Collected data entries:
____________________

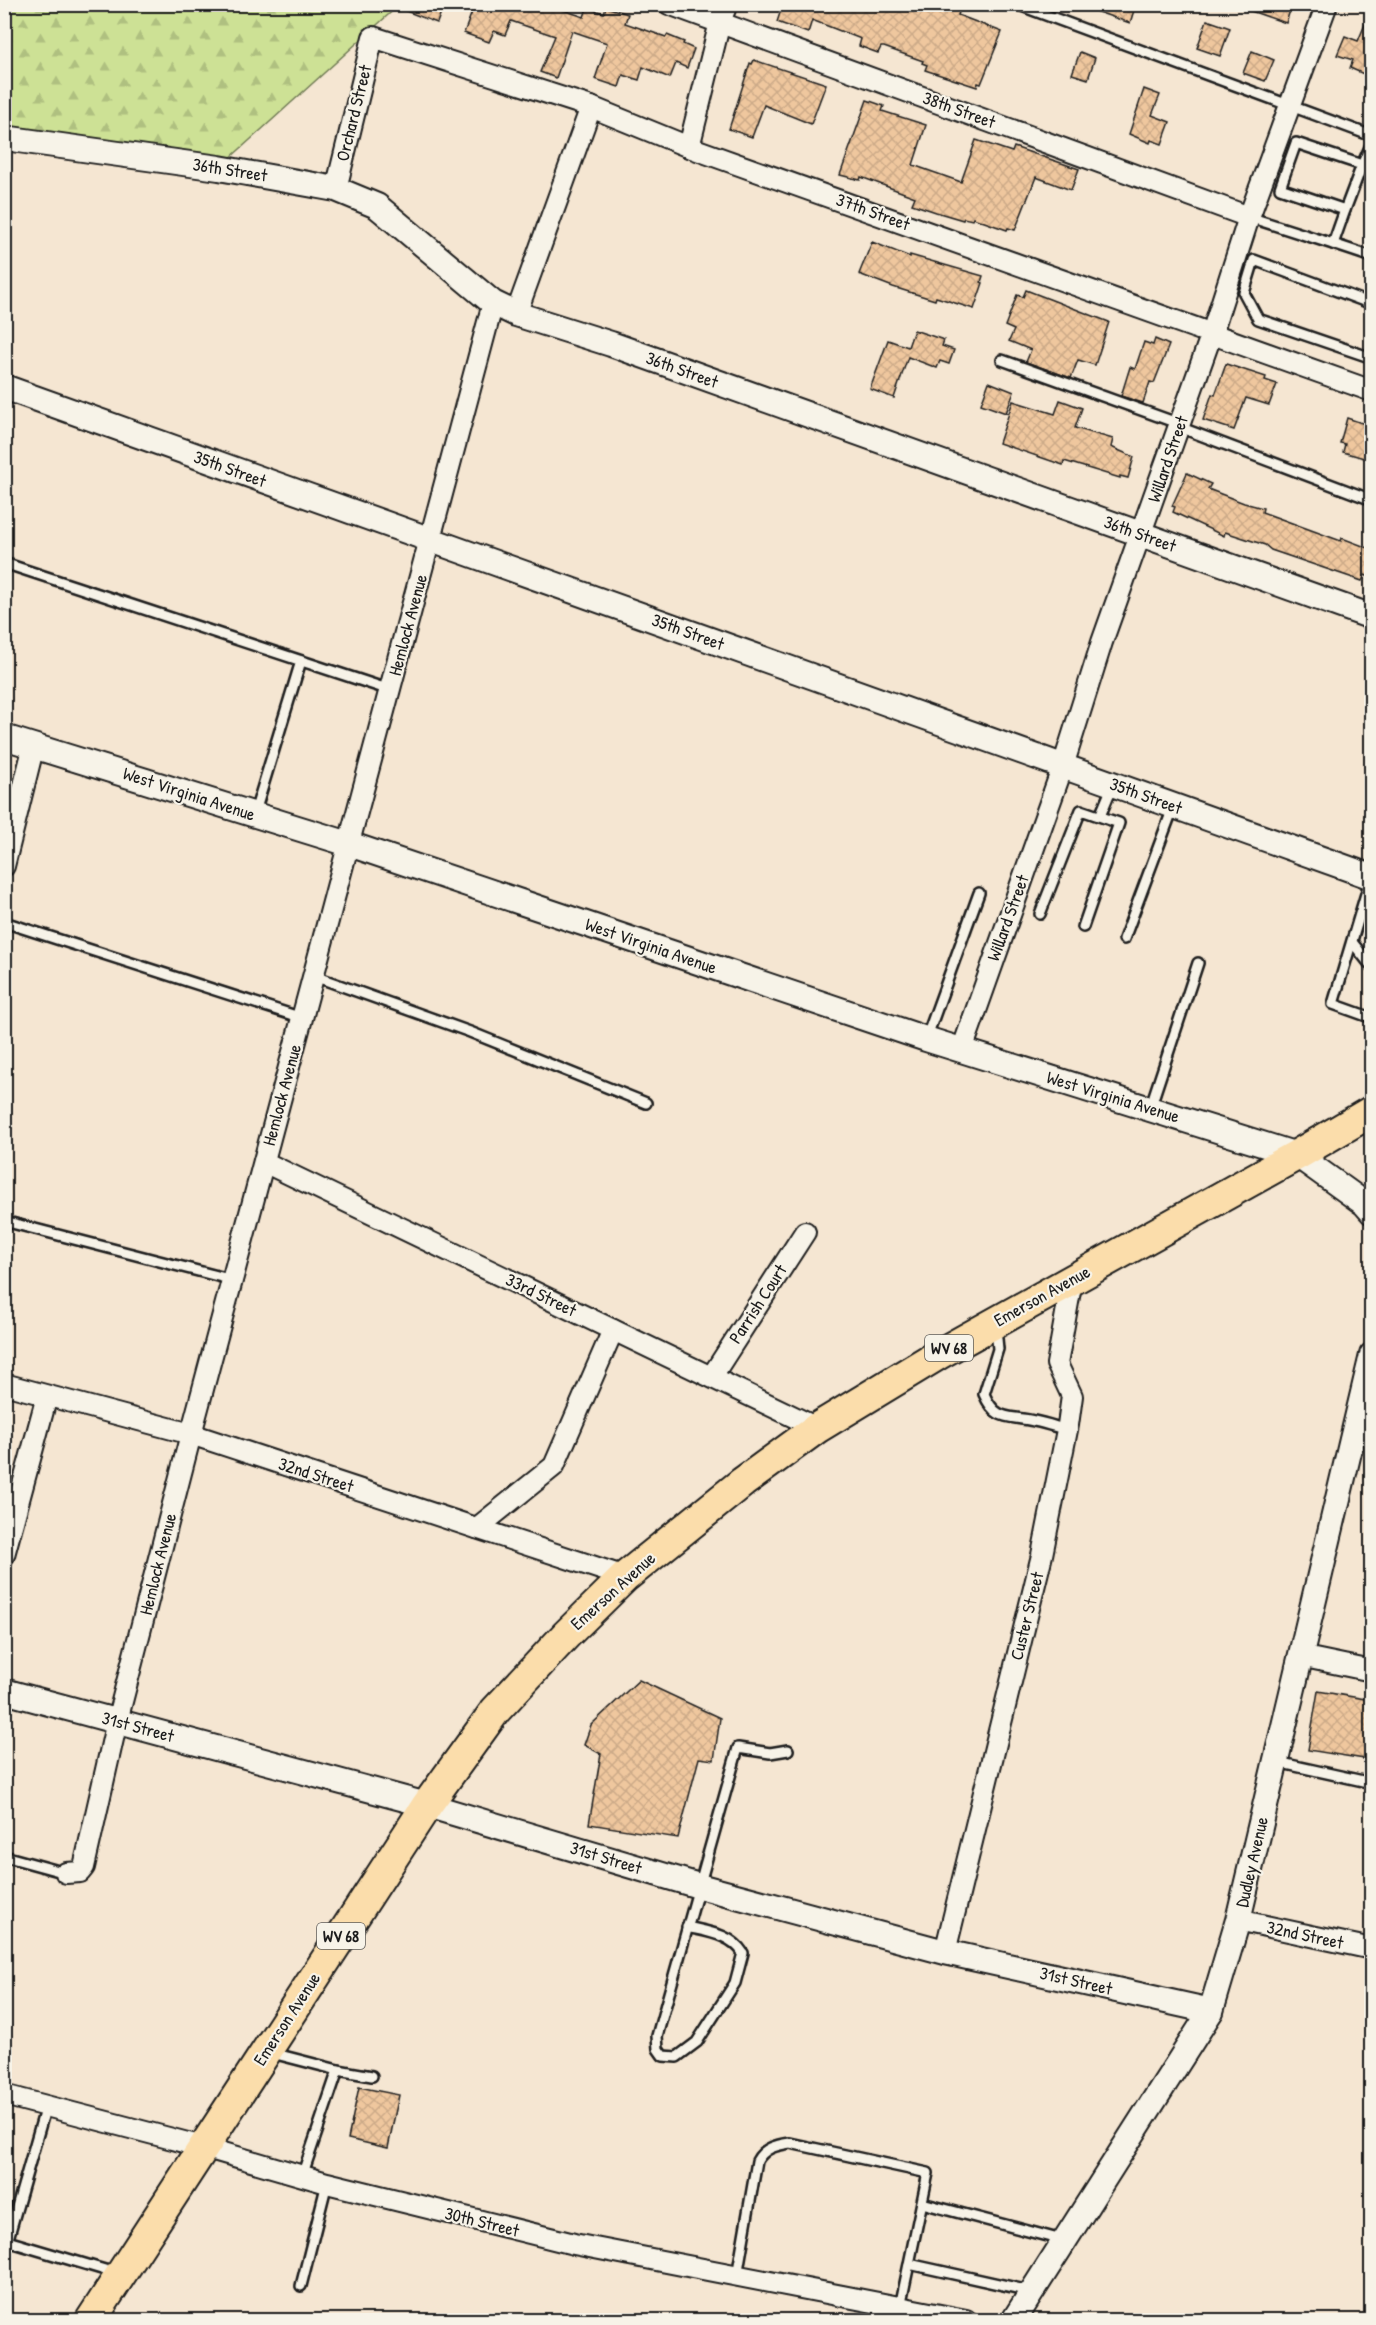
<svg xmlns="http://www.w3.org/2000/svg" width="1376" height="2325" font-family="'Patrick Hand',sans-serif">
	<defs>
		<pattern id="forest-firs" width="22" height="20" patternUnits="userSpaceOnUse" patternTransform="scale(1.5)"><rect width="22" height="20" fill="#cde195"/><path d="M5 1l3.5 6h-7zM16 11l3.5 6h-7z" fill="#afc080"/></pattern>
		<pattern id="building-cross-hatch" width="8" height="8" patternUnits="userSpaceOnUse" patternTransform="scale(1.5)"><rect width="8" height="8" fill="#efc79e"/><path d="M0 0l8 8M0 8l8-8" fill="none" stroke="#ca8"/></pattern>
	</defs>
	<rect width="100%" height="100%" fill="#f5e6d2"/>
	<filter id="ink" filterUnits="userSpaceOnUse"><feTurbulence type="fractalNoise" baseFrequency=".0167" numOctaves="2"/><feDisplacementMap in="SourceGraphic" scale="12" xChannelSelector="R" yChannelSelector="G"/><feConvolveMatrix kernelMatrix="1 2 1 2 8 2 1 2 1" color-interpolation-filters="sRGB"/></filter>
	<g filter="url(#ink)">
		<polygon fill="url(#forest-firs)" stroke="#747e58" stroke-width="1.5" points="5,5 399,5 219,168 5,138"/>
		<g fill="url(#building-cross-hatch)" stroke="#1c1c1c" stroke-width="1.5">
			<polygon points="393,4 444,4 437,23 393,6"/>
			<polygon points="475,4 546,4 584,17 587,8 604,13 606,7 628,14 625,23 666,37 667,35 684,42 683,44 694,49 687,68 676,63 670,78 643,67 639,80 623,75 619,87 595,79 607,43 572,31 556,78 540,72 555,36 511,21 505,35 494,31 489,42 464,33"/>
			<polygon points="776,4 962,4 958,15 1002,32 981,84 978,83 977,87 925,70 927,65 922,63 923,61 884,47 881,47 878,53 859,46 861,39 812,20 808,33 777,22 782,7"/>
			<polygon points="1084,4 1136,4 1130,23 1083,7"/>
			<polygon points="1239,4 1292,4 1286,23 1239,7"/>
			<polygon points="1371,10 1371,62 1366,75 1350,68 1353,60 1337,55 1345,36 1358,41"/>
			<polygon points="1207,20 1230,28 1220,56 1197,48"/>
			<polygon points="1252,51 1274,60 1265,81 1243,73"/>
			<polygon points="1080,52 1095,58 1088,79 1072,74"/>
			<polygon points="754,60 826,84 811,124 764,105 752,137 729,129 750,63 752,64"/>
			<polygon points="1144,89 1160,95 1152,115 1170,122 1162,144 1151,140 1150,143 1129,134"/>
			<polygon points="867,100 884,106 882,111 926,125 913,165 961,182 976,140 1012,152 1014,147 1079,169 1071,190 1036,177 1015,230 1008,228 1007,230 973,218 972,220 964,218 963,220 936,212 912,204 915,197 861,177 860,180 840,175"/>
			<polygon points="872,242 910,257 910,255 983,276 981,282 983,283 974,309 936,297 935,300 893,287 859,274"/>
			<polygon points="1026,290 1109,322 1095,365 1078,360 1071,378 1026,362 1031,350 1009,341 1014,330 1005,326 1017,295 1023,297"/>
			<polygon points="914,330 944,340 942,346 954,350 949,364 940,361 937,368 908,357 894,398 870,389 888,340 908,347"/>
			<polygon points="1155,339 1169,345 1154,383 1150,382 1143,403 1121,396 1130,367 1135,369 1144,342 1153,345"/>
			<polygon points="1226,364 1266,377 1265,380 1277,384 1269,405 1246,398 1234,430 1203,420 1212,394 1215,395"/>
			<polygon points="989,382 1014,392 1006,413 981,404"/>
			<polygon points="1060,400 1082,408 1075,428 1113,439 1111,447 1134,457 1128,478 1120,476 1120,478 1064,461 1063,465 999,443 1013,401 1055,414"/>
			<polygon points="1347,418 1371,426 1371,460 1343,452 1345,444 1340,443"/>
			<polygon points="1187,473 1211,484 1208,489 1244,503 1263,508 1262,512 1341,541 1342,538 1371,549 1371,578 1365,575 1362,581 1271,550 1265,545 1225,532 1224,536 1173,512 1175,507 1172,506"/>
			<polygon points="639,1680 720,1718 714,1760 699,1758 678,1838 589,1824 601,1754 584,1745 591,1725"/>
			<polygon points="1318,1691 1371,1700 1371,1760 1308,1750"/>
			<polygon points="359,2087 399,2095 388,2148 348,2139"/>
		</g>
		<g fill="none" stroke-linecap="round" stroke-linejoin="round">
			<g stroke="#1c1c1c" stroke-width="14">
				<g id="service">
					<polyline points="1016,4 1372,136"/>
					<polyline points="1362,165 1345,210 1280,188 1296,143 1362,165 1372,143"/>
					<polyline points="1345,210 1333,244 1372,257"/>
					<polyline points="1249,217 1333,244"/>
					<polyline points="1372,304 1254,260 1244,293 1258,319 1372,358"/>
					<polyline points="1002,360 1180,424"/>
					<polyline points="1179,427 1372,500"/>
					<polyline points="4,563 390,690"/>
					<polyline points="255,812 301,661"/>
					<polyline points="1100,816 1113,785"/>
					<polyline points="1371,877 1333,1004 1372,1018"/>
					<polyline points="1040,914 1081,810 1119,823 1083,927"/>
					<polyline points="4,922 302,1018"/>
					<polyline points="1124,939 1173,808"/>
					<polyline points="1352,942 1372,967"/>
					<polyline points="314,976 470,1032 646,1103"/>
					<polyline points="926,1039 979,893"/>
					<polyline points="1150,1108 1198,963"/>
					<polyline points="4,1221 233,1280"/>
					<path d="M996,1329L998,1349L984,1394C996,1422 1008,1415 1034,1421C1045,1423 1056,1427 1067,1430"/>
					<polyline points="1277,1762 1372,1783"/>
					<polyline points="4,1856 66,1873"/>
					<path d="M687,1927C708,1932 731,1934 743,1953L735,1983L697,2042L677,2057L663,2056L658,2049L657,2036L738,1748L770,1753L788,1750"/>
					<polyline points="272,2053 338,2070 302,2176"/>
					<polyline points="338,2070 372,2076"/>
					<polyline points="922,2203 1062,2240"/>
					<polyline points="4,2240 115,2273"/>
					<polyline points="7,2242 46,2106"/>
					<polyline points="909,2264 1030,2291"/>
					<path d="M737,2276L757,2161C764,2148 776,2145 790,2143L928,2173L900,2307"/>
					<polyline points="301,2286 327,2183"/>
				</g>
			</g>
			<g stroke="#1c1c1c" stroke-width="24">
				<g id="minor">
					<polyline points="669,4 1249,217"/>
					<polyline points="689,147 720,22 727,4"/>
					<polyline points="336,189 373,37 591,107 689,147 1372,391"/>
					<polyline points="516,314 591,107"/>
					<polyline points="4,866 34,745"/>
					<polyline points="962,1050 1063,766 1102,642 1212,333 1249,217 1327,4"/>
					<polyline points="264,1162 817,1428"/>
					<polyline points="712,1376 805,1232"/>
					<polyline points="4,1384 191,1434 625,1577"/>
					<polyline points="477,1528 554,1466 613,1330"/>
					<polyline points="4,1555 47,1396"/>
					<polyline points="1300,1656 1372,1671"/>
					<polyline points="66,1873 80,1872 84,1867 117,1721 191,1434 493,303"/>
					<polyline points="1238,1920 1372,1949"/>
					<polyline points="945,1952 1042,1555 1068,1425 1072,1396 1057,1364 1072,1280"/>
					<polyline points="4,2095 203,2147 327,2183 574,2244 966,2320"/>
				</g>
			</g>
			<g stroke="#1c1c1c" stroke-width="28">
				<g id="tertiary">
					<polyline points="4,138 219,168 336,189 377,206 493,303 516,314 611,344 1372,617"/>
					<polyline points="4,387 1372,877"/>
					<polyline points="4,737 349,844 926,1039 1297,1155 1365,1204 1372,1212"/>
					<polyline points="4,1691 427,1805 699,1886 945,1952 1211,2011"/>
					<polyline points="1014,2320 1211,2011 1238,1920 1372,1355"/>
				</g>
			</g>
			<g stroke="#1c1c1c" stroke-width="34">
				<polyline id="primary" points="91,2320 427,1805 495,1711 566,1635 625,1577 743,1482 817,1428 939,1354 1297,1155 1372,1111"/>
			</g>
			<use href="#service" stroke="#f7f3e8" stroke-width="9"/>
			<use href="#minor" stroke="#f7f3e8" stroke-width="20"/>
			<use href="#tertiary" stroke="#f7f3e8" stroke-width="24"/>
			<use href="#primary" stroke="#fbddab" stroke-width="30"/>
		</g>
	</g>
	<g text-anchor="middle" stroke-width="4.5" stroke-linejoin="round" paint-order="stroke">
		<g fill="#f7f3e8" stroke="#5e5c59" stroke-width="1.5">
			<rect x="925" y="1335" width="48" height="26" rx="4.5"/>
			<rect x="317" y="1923" width="48" height="26" rx="4.5"/>
		</g>
		<g font-size="16" font-weight="bold" fill="#1c1c1c">
			<text x="949" y="1354">WV 68</text>
			<text x="341" y="1942">WV 68</text>
		</g>
		<g font-size="18" fill="#1c1c1c" stroke="#f7f3e8">
			<text transform="translate(959 110) rotate(20)" y="6">38th Street</text>
			<text transform="translate(354 113) rotate(-76)" y="6">Orchard Street</text>
			<text transform="translate(230 170) rotate(9)" y="6">36th Street</text>
			<text transform="translate(873 212) rotate(20)" y="6">37th Street</text>
			<text transform="translate(682 370) rotate(20)" y="6">36th Street</text>
			<text transform="translate(1168 459) rotate(-71)" y="6">Willard Street</text>
			<text transform="translate(230 469) rotate(20)" y="6">35th Street</text>
			<text transform="translate(1140 534) rotate(20)" y="6">36th Street</text>
			<text transform="translate(408 625) rotate(-75)" y="6">Hemlock Avenue</text>
			<text transform="translate(688 632) rotate(20)" y="6">35th Street</text>
			<text transform="translate(189 794) rotate(18)" y="6">West Virginia Avenue</text>
			<text transform="translate(1146 796) rotate(20)" y="6">35th Street</text>
			<text transform="translate(1008 918) rotate(-70)" y="6">Willard Street</text>
			<text transform="translate(651 946) rotate(19)" y="6">West Virginia Avenue</text>
			<text transform="translate(282 1095) rotate(-75)" y="6">Hemlock Avenue</text>
			<text transform="translate(1113 1097) rotate(17)" y="6">West Virginia Avenue</text>
			<text transform="translate(541 1295) rotate(26)" y="6">33rd Street</text>
			<text transform="translate(1042 1296) rotate(-29)" y="6">Emerson Avenue</text>
			<text transform="translate(758 1304) rotate(-57)" y="6">Parrish Court</text>
			<text transform="translate(316 1475) rotate(18)" y="6">32nd Street</text>
			<text transform="translate(158 1564) rotate(-76)" y="6">Hemlock Avenue</text>
			<text transform="translate(613 1591) rotate(-42)" y="6">Emerson Avenue</text>
			<text transform="translate(1027 1616) rotate(-76)" y="6">Custer Street</text>
			<text transform="translate(138 1727) rotate(15)" y="6">31st Street</text>
			<text transform="translate(606 1858) rotate(17)" y="6">31st Street</text>
			<text transform="translate(1252 1862) rotate(-77)" y="6">Dudley Avenue</text>
			<text transform="translate(1305 1935) rotate(12)" y="6">32nd Street</text>
			<text transform="translate(1076 1981) rotate(13)" y="6">31st Street</text>
			<text transform="translate(287 2019) rotate(-57)" y="6">Emerson Avenue</text>
			<text transform="translate(482 2222) rotate(14)" y="6">30th Street</text>
		</g>
	</g>
	<rect width="1376" height="2325" fill="none" stroke="#f7f3e8" stroke-width="24"/>
	<rect x="12" y="12" width="1352" height="2301" fill="none" stroke="#1c1c1c" stroke-width="2" filter="url(#ink)"/>
</svg>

____________________

◆ Task requirements ◆
Return all lines of the data in which the string "firs" appears.

◆ Answer area ◆
		<pattern id="forest-firs" width="22" height="20" patternUnits="userSpaceOnUse" patternTransform="scale(1.5)"><rect width="22" height="20" fill="#cde195"/><path d="M5 1l3.5 6h-7zM16 11l3.5 6h-7z" fill="#afc080"/></pattern>
		<polygon fill="url(#forest-firs)" stroke="#747e58" stroke-width="1.5" points="5,5 399,5 219,168 5,138"/>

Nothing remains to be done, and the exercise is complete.